**THE DATA:**
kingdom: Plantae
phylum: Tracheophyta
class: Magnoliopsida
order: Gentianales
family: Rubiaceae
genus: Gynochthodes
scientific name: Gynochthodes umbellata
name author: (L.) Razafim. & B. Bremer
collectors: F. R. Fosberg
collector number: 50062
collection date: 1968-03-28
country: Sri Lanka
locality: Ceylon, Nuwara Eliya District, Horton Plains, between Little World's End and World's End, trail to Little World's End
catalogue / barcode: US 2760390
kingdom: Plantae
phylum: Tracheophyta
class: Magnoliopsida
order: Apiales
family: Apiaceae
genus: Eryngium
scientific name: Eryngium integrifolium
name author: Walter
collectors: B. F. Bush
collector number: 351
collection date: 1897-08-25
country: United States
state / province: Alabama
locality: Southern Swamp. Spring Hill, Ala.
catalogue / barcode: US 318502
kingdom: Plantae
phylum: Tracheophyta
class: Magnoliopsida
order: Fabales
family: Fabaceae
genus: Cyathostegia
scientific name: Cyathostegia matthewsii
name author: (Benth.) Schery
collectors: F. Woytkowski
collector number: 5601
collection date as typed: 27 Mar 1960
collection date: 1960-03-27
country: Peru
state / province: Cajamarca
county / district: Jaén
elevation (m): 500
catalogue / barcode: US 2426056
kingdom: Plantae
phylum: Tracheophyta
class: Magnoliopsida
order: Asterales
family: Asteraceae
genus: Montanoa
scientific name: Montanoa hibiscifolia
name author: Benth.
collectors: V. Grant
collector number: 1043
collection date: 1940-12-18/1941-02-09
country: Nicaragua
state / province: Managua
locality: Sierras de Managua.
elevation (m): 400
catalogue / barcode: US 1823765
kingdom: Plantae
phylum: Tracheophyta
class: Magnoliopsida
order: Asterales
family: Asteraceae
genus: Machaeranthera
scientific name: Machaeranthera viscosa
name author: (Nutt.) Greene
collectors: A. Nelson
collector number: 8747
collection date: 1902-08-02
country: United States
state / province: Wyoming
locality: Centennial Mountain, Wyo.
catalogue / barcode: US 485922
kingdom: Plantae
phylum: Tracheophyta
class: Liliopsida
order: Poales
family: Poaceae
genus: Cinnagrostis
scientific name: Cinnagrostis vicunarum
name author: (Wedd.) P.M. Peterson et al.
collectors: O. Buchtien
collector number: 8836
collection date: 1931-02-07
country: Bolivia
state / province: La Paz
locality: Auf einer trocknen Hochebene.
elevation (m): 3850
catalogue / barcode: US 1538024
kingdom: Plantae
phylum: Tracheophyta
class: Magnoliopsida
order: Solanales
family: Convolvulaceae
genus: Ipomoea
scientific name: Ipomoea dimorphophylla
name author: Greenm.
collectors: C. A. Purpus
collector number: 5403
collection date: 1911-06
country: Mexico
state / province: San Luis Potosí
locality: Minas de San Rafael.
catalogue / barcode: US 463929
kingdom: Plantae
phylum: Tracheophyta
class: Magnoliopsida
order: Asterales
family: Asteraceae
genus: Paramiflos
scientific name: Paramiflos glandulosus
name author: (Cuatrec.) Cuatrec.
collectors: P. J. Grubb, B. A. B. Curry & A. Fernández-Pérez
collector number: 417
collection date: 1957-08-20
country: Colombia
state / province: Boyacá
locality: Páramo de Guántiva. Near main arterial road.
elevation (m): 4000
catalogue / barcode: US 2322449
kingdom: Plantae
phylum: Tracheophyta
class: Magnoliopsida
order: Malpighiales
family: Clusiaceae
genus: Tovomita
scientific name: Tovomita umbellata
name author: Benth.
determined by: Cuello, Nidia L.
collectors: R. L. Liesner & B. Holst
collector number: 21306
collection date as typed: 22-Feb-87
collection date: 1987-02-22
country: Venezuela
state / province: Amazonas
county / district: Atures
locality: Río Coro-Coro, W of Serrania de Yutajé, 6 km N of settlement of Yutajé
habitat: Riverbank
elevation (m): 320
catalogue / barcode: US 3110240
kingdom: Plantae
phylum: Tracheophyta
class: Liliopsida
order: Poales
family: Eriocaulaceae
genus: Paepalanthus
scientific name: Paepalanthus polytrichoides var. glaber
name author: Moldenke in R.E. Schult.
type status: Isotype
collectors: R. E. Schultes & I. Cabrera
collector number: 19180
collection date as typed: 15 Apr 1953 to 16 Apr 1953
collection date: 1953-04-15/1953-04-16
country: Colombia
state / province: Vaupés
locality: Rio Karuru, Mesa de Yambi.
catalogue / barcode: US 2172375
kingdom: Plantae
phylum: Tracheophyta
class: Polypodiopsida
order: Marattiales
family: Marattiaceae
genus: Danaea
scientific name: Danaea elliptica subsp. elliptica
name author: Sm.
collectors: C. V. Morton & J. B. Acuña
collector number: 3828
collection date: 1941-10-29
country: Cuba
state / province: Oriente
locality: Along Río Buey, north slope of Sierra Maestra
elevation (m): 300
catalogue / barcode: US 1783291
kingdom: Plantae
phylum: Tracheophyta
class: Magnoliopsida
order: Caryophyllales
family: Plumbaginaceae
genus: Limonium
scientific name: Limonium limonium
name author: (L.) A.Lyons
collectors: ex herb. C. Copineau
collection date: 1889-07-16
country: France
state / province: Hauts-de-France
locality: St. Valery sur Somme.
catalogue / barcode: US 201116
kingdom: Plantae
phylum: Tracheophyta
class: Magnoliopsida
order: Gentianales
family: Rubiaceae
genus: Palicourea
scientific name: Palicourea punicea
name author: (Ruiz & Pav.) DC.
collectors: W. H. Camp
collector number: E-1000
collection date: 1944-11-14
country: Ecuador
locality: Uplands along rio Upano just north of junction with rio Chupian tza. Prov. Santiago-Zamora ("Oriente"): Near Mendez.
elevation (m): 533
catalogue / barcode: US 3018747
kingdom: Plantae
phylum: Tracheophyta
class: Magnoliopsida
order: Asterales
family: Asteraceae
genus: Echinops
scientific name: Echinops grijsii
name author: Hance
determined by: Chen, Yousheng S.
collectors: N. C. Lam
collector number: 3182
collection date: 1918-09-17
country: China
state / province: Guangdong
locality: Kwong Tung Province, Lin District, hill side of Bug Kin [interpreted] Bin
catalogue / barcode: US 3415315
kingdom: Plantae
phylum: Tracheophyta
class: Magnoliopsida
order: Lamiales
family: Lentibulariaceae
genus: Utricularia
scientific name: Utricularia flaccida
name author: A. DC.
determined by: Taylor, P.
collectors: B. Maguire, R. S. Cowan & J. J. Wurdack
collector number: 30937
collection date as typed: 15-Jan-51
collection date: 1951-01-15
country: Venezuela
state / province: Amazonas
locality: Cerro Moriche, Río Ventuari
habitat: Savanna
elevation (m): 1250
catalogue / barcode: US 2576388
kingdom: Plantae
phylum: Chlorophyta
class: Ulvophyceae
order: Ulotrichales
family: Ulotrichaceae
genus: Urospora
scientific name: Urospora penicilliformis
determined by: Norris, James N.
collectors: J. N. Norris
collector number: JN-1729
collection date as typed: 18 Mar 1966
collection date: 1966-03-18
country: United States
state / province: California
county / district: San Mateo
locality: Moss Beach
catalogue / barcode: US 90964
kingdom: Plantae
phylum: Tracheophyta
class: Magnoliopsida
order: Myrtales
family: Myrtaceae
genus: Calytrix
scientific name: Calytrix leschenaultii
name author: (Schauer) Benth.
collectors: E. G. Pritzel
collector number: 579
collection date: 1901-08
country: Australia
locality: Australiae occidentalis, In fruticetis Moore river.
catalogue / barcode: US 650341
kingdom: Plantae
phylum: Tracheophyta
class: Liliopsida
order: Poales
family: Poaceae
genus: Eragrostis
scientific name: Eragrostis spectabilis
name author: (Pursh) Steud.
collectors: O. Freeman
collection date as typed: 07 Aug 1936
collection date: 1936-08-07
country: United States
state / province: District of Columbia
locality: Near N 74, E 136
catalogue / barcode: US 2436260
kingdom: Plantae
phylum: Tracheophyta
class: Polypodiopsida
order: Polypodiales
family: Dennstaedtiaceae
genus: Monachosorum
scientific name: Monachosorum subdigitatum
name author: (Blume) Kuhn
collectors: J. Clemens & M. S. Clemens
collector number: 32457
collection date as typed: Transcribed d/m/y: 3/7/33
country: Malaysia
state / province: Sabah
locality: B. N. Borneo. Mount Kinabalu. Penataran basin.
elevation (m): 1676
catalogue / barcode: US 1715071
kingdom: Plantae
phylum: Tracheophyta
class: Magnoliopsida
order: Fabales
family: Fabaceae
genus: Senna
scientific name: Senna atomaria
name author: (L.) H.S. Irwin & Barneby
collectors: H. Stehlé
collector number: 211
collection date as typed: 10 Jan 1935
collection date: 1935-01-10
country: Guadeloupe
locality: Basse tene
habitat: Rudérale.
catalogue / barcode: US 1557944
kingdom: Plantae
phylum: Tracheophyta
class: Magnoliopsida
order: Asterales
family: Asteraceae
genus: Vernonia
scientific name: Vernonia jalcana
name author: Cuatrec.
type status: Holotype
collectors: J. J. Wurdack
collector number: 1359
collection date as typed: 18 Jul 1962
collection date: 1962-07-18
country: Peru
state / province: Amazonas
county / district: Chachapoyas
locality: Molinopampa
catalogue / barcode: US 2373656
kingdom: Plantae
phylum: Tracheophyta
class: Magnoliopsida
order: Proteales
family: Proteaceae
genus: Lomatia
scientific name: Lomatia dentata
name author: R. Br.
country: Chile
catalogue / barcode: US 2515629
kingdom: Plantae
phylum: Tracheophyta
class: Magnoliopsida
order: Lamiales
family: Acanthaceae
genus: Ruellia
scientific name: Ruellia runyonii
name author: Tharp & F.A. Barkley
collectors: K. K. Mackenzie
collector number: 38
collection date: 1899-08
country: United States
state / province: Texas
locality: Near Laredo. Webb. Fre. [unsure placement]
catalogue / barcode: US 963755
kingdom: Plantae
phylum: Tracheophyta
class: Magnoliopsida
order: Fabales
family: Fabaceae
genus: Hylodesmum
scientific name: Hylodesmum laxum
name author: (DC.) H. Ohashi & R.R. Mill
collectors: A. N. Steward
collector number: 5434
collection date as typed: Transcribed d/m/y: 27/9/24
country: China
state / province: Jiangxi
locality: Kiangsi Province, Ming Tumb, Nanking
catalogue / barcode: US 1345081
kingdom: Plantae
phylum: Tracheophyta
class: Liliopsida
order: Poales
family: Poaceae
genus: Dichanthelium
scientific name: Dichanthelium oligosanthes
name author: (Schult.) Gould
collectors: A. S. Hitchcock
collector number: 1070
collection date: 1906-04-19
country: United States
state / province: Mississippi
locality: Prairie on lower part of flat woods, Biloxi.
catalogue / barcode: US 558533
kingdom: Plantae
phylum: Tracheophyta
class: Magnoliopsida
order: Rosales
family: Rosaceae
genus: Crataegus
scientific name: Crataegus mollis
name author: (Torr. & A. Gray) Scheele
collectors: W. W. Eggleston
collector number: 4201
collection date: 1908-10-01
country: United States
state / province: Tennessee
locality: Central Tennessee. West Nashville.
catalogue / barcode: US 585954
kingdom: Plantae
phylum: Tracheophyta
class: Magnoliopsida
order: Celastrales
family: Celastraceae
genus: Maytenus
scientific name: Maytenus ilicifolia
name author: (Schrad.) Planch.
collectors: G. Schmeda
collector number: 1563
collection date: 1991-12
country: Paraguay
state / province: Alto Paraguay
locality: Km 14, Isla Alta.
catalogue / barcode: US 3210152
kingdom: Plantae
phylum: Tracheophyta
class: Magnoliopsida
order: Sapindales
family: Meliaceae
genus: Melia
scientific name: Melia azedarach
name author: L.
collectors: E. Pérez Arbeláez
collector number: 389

**SHORT EXERCISE:** Reproduce the listing from the line containing "genus: Ruellia" through the end, replacing "collectors" with "collected by" and leaving everything else unchanged.

**CORRECT ANSWER:**
genus: Ruellia
scientific name: Ruellia runyonii
name author: Tharp & F.A. Barkley
collected by: K. K. Mackenzie
collector number: 38
collection date: 1899-08
country: United States
state / province: Texas
locality: Near Laredo. Webb. Fre. [unsure placement]
catalogue / barcode: US 963755
kingdom: Plantae
phylum: Tracheophyta
class: Magnoliopsida
order: Fabales
family: Fabaceae
genus: Hylodesmum
scientific name: Hylodesmum laxum
name author: (DC.) H. Ohashi & R.R. Mill
collected by: A. N. Steward
collector number: 5434
collection date as typed: Transcribed d/m/y: 27/9/24
country: China
state / province: Jiangxi
locality: Kiangsi Province, Ming Tumb, Nanking
catalogue / barcode: US 1345081
kingdom: Plantae
phylum: Tracheophyta
class: Liliopsida
order: Poales
family: Poaceae
genus: Dichanthelium
scientific name: Dichanthelium oligosanthes
name author: (Schult.) Gould
collected by: A. S. Hitchcock
collector number: 1070
collection date: 1906-04-19
country: United States
state / province: Mississippi
locality: Prairie on lower part of flat woods, Biloxi.
catalogue / barcode: US 558533
kingdom: Plantae
phylum: Tracheophyta
class: Magnoliopsida
order: Rosales
family: Rosaceae
genus: Crataegus
scientific name: Crataegus mollis
name author: (Torr. & A. Gray) Scheele
collected by: W. W. Eggleston
collector number: 4201
collection date: 1908-10-01
country: United States
state / province: Tennessee
locality: Central Tennessee. West Nashville.
catalogue / barcode: US 585954
kingdom: Plantae
phylum: Tracheophyta
class: Magnoliopsida
order: Celastrales
family: Celastraceae
genus: Maytenus
scientific name: Maytenus ilicifolia
name author: (Schrad.) Planch.
collected by: G. Schmeda
collector number: 1563
collection date: 1991-12
country: Paraguay
state / province: Alto Paraguay
locality: Km 14, Isla Alta.
catalogue / barcode: US 3210152
kingdom: Plantae
phylum: Tracheophyta
class: Magnoliopsida
order: Sapindales
family: Meliaceae
genus: Melia
scientific name: Melia azedarach
name author: L.
collected by: E. Pérez Arbeláez
collector number: 389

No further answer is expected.